** Data to use follows **

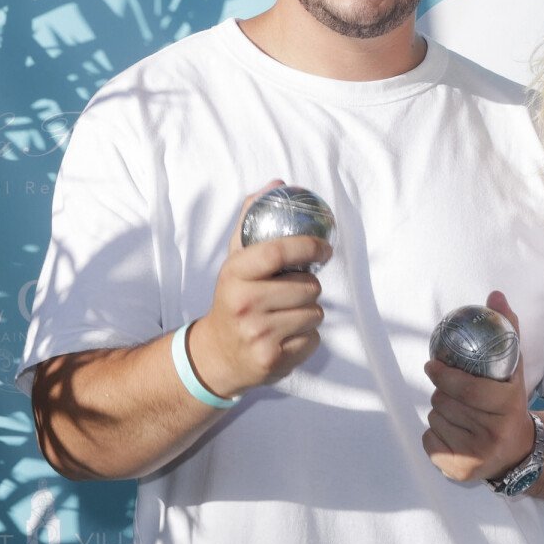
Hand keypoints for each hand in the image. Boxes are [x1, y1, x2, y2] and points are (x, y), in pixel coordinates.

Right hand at [186, 183, 330, 398]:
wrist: (217, 354)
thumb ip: (254, 221)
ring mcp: (258, 334)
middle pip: (308, 286)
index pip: (278, 251)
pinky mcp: (273, 360)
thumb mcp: (236, 261)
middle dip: (309, 286)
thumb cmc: (234, 298)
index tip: (325, 248)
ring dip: (308, 312)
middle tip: (293, 290)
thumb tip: (277, 183)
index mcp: (235, 274)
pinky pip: (313, 339)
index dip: (309, 246)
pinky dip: (306, 337)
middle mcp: (245, 304)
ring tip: (285, 314)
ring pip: (315, 313)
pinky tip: (285, 336)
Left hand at [423, 291, 534, 484]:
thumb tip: (495, 295)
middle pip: (446, 402)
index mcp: (508, 407)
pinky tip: (453, 433)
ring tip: (457, 413)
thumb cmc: (509, 403)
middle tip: (449, 390)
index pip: (468, 389)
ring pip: (436, 419)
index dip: (445, 376)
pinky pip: (430, 441)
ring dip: (439, 411)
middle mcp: (494, 435)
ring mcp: (476, 456)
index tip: (432, 365)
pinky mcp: (459, 472)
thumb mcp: (513, 369)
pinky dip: (435, 434)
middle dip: (442, 392)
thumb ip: (507, 331)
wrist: (517, 452)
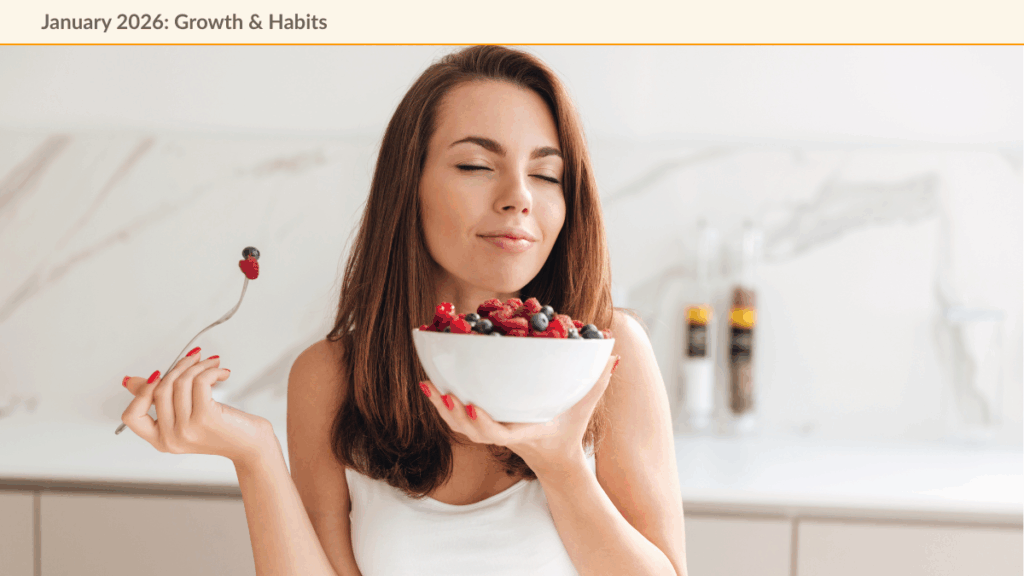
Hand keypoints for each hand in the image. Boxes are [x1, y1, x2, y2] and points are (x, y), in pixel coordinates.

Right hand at [120, 348, 275, 465]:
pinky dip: (211, 371)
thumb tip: (131, 381)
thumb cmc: (223, 431)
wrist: (250, 446)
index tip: (158, 374)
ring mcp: (186, 429)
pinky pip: (199, 382)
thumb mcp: (186, 418)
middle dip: (179, 367)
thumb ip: (160, 402)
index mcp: (161, 440)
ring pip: (180, 383)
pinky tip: (220, 372)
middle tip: (195, 358)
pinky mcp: (205, 417)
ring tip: (211, 363)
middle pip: (159, 390)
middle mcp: (170, 438)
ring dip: (198, 365)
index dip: (140, 392)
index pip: (131, 417)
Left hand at [419, 354, 620, 473]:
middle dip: (455, 414)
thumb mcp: (586, 408)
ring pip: (460, 427)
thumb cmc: (570, 431)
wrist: (556, 459)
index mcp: (524, 433)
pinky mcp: (484, 427)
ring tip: (429, 386)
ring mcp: (492, 433)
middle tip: (441, 393)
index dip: (483, 423)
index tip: (473, 407)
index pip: (499, 433)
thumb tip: (614, 357)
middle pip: (472, 431)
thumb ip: (599, 383)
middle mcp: (504, 435)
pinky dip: (443, 405)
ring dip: (442, 409)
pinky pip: (459, 420)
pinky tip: (432, 386)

** End of Data to use **

## Task to complete
Return the material above verbatim. Pictures are to be excluded.

## Answer space
Hand keypoints for each hand in the image. Boxes are [x1, y1, x2, y2] and points are (x, y), in pixel coordinates.

Right hand at [186, 183, 330, 398]:
wrist: (217, 354)
thumb ip: (254, 221)
ring mcp: (258, 334)
middle pip: (308, 286)
index pip: (278, 251)
pinky mcp: (273, 360)
thumb mcp: (236, 261)
middle dip: (309, 286)
thumb cmc: (234, 298)
index tip: (325, 248)
ring dip: (308, 312)
middle tip: (293, 290)
thumb tip: (277, 183)
index mcp: (235, 274)
pinky pip: (313, 339)
index dip: (309, 246)
pinky dip: (306, 337)
middle mcp: (245, 304)
ring tip: (285, 314)
ring pip: (315, 313)
pinky tip: (285, 336)
Left hand at [423, 291, 534, 484]:
thumb tip: (495, 295)
middle pip: (446, 402)
index mcp: (508, 407)
pinky tip: (453, 433)
ring tip: (457, 413)
thumb cmc: (509, 403)
middle tip: (449, 390)
index pip: (468, 389)
ring pip: (436, 419)
index dip: (445, 376)
pinky pip: (430, 441)
ring dip: (439, 411)
middle mcp: (494, 435)
ring mcp: (476, 456)
index tip: (432, 365)
pinky mcp: (459, 472)
thumb mcp: (513, 369)
pinky dip: (435, 434)
middle dip: (442, 392)
thumb ip: (507, 331)
wrist: (517, 452)
Hand keypoints for each hand in the image. Boxes are [x1, y1, x2, y2] and points are (x, y), in pixel coordinates.

Right hand at [120, 348, 275, 465]:
pinky dip: (211, 371)
thumb tip: (131, 381)
thumb cmc: (223, 431)
wrist: (250, 446)
index tip: (158, 374)
ring mcp: (186, 429)
pinky pip: (199, 382)
thumb mcp: (186, 418)
middle dip: (179, 367)
thumb ip: (160, 402)
index mcp: (161, 440)
ring pip: (180, 383)
pinky tip: (220, 372)
middle tip: (195, 358)
pinky mcp: (205, 417)
ring tip: (211, 363)
middle pip: (159, 390)
middle mcp: (170, 438)
ring dip: (198, 365)
index dip: (140, 392)
index pip: (131, 417)
Left hand at [419, 354, 620, 473]:
middle dip: (455, 414)
thumb mcp: (586, 408)
ring pip: (460, 427)
thumb cmc: (570, 431)
wrist: (556, 459)
index mcp: (524, 433)
pinky mcp: (484, 427)
ring tip: (429, 386)
ring mcp: (492, 433)
middle tip: (441, 393)
index dip: (483, 423)
index tip: (473, 407)
index pip: (499, 433)
thumb tip: (614, 357)
middle pip: (472, 431)
thumb ip: (599, 383)
middle mcp: (504, 435)
pinky dip: (443, 405)
ring dip: (442, 409)
pinky pip: (459, 420)
pinky tip: (432, 386)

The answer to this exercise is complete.